Eli Lilly and Nordisk are Novo’s primary competitors in the global insulin market. Eli Lilly has the widest product treatment line it the industry, which includes drugs, monitoring devices, and delivery equipment. Aside from having the “first mover” advantage since introducing the first commercially available insulin in the 20’s, its early strategies focused on educating doctors about the product (who in turn, prescribe the product to their patients). Lilly’s current strategy involves the introduction of chemically exact human insulin to compete with other insulin preparations. This gives the company an advantage because the use human insulin is perceived to be more effective than using animal insulin or semi synthetic human insulin. In an attempt to penetrate the U.K. market, Lilly also employed competitive pricing strategies. Nordisk’s strategy on the other hand, focuses primarily on research. It has ties with and has heavily invested on many insulin research facilities. Nordisk has gained and penetrated markets on the basis of high insulin purity and its product’s suitability for a wide range of diabetics.

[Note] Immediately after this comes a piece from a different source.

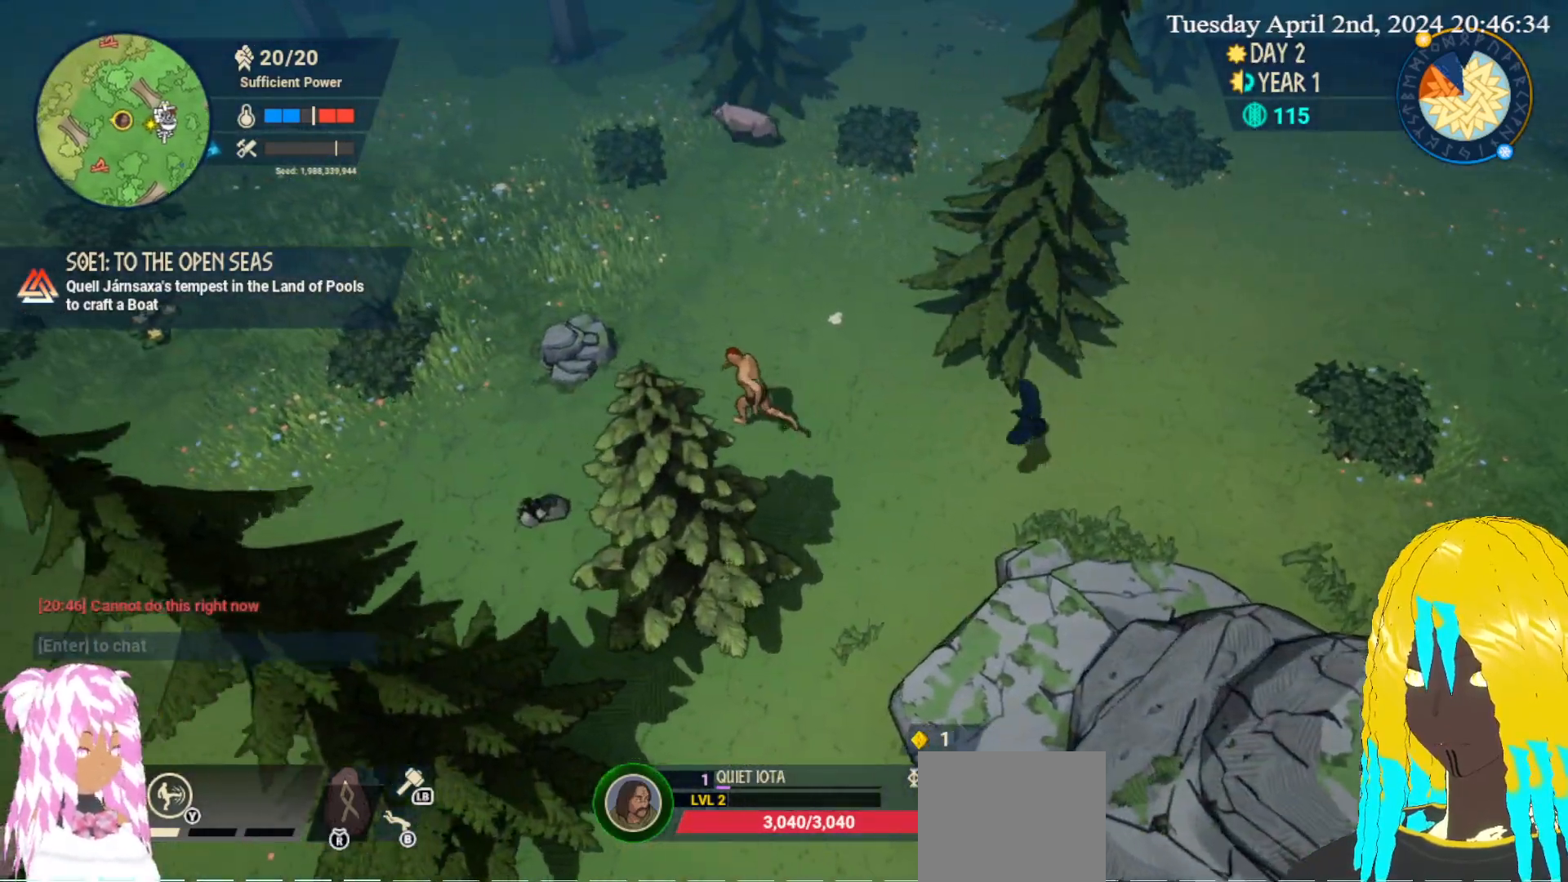
{"buttons": [], "left_stick": "down-left", "right_stick": "center", "events": [[117, "left_stick", "down-left"]]}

Hoescht was the world’s second-largest pharmaceutical firm and has the reputation of being the world’s most advanced pharmaceutical company. Its insulin sales however, comprises less that 1% of the company’s sales. The company, while strong in certain countries, is not a major competitor in the world insulin market. E.R. Squibb competed with Eli Lilly in the U.S. market with its lower prices and with its marketing program that focuses on diabetics specialists. While Squibb has the second largest insulin market in the U.S., it is considered a technological follower and just sources its products from Novo. Other companies such as Wellcome, Connaught Laboratories, are important in certain national markets.
What challenges does Novo face in 1982? What should Novo do?
By 1982, the challenges Novo faces, which promised to alter the insulin industry as a whole, occur in two levels: One, changes in the competitive environment and two, changes in technology. These changes also created threats and opportunities in individual national markets and therefore altered Novo’s way of competing globally. To ensure the company’s success and maintain its competitive advantage, Novo should be able to effectively predict these changes. Its strategy must also ensure that both levels of challenges are addressed appropriately.
In an industry undergoing significant change, Novo must decide how to effectively defend and build its international position. Taking into consideration the different market environment in various countries where the company has significant stake, Novo’s marketing strategy should be able to adapt to every scenario. Who the “influencers” are—doctors, physicians, and other medical practitioners—in each market and the extent of their influence on patients should be included in this strategy.
Significant developments in the treatment of diabetes means that Novo must keep abreast with current technological developments. In an era where optimal levels of purity have already been reached by most companies, products that would appeal and deliver added value to the patient can be a great way to achieve competitive advantage. Effective, non-invasive delivery systems for insulin show promise; Novo should therefore focus on the research and development aspect of providing new ways of delivering insulin. Product innovation should be in Novo’s arsenal if they want to remain the leading international competitor.